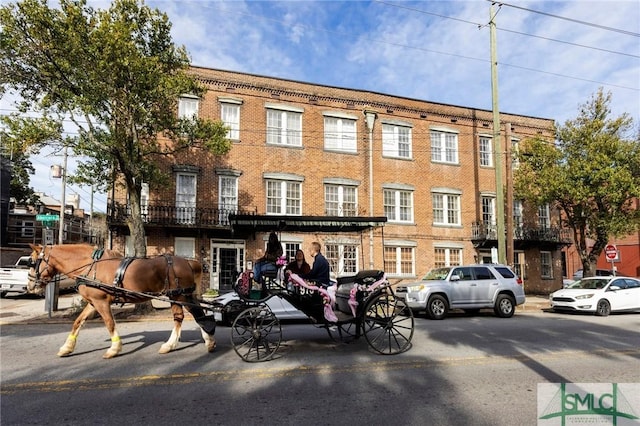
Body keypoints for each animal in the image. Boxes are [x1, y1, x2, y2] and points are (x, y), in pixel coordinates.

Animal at [27, 243, 216, 360]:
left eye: (33, 262)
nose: (30, 285)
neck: (90, 266)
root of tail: (188, 262)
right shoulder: (93, 302)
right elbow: (78, 322)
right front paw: (67, 347)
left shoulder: (101, 302)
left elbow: (110, 323)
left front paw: (114, 348)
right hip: (181, 295)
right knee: (197, 314)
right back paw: (207, 340)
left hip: (178, 296)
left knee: (183, 316)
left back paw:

-------------------------

_Activity_. Produce an exact reprint of the entries, dropping the images.

_Reply to the task_.
Body keypoints for each animal in the image. Boxes are [x1, y1, x2, y2] and points are (x, y), in pixel coordinates.

Animal at [27, 243, 216, 360]:
left eye: (33, 262)
nose: (30, 285)
neck: (90, 266)
root of tail: (188, 262)
right shoulder: (93, 302)
right elbow: (78, 322)
right front paw: (67, 347)
left shoulder: (101, 302)
left elbow: (110, 323)
left front paw: (114, 348)
right hip: (181, 295)
right knee: (197, 314)
right back paw: (207, 340)
left hip: (178, 296)
left knee: (183, 316)
left back paw:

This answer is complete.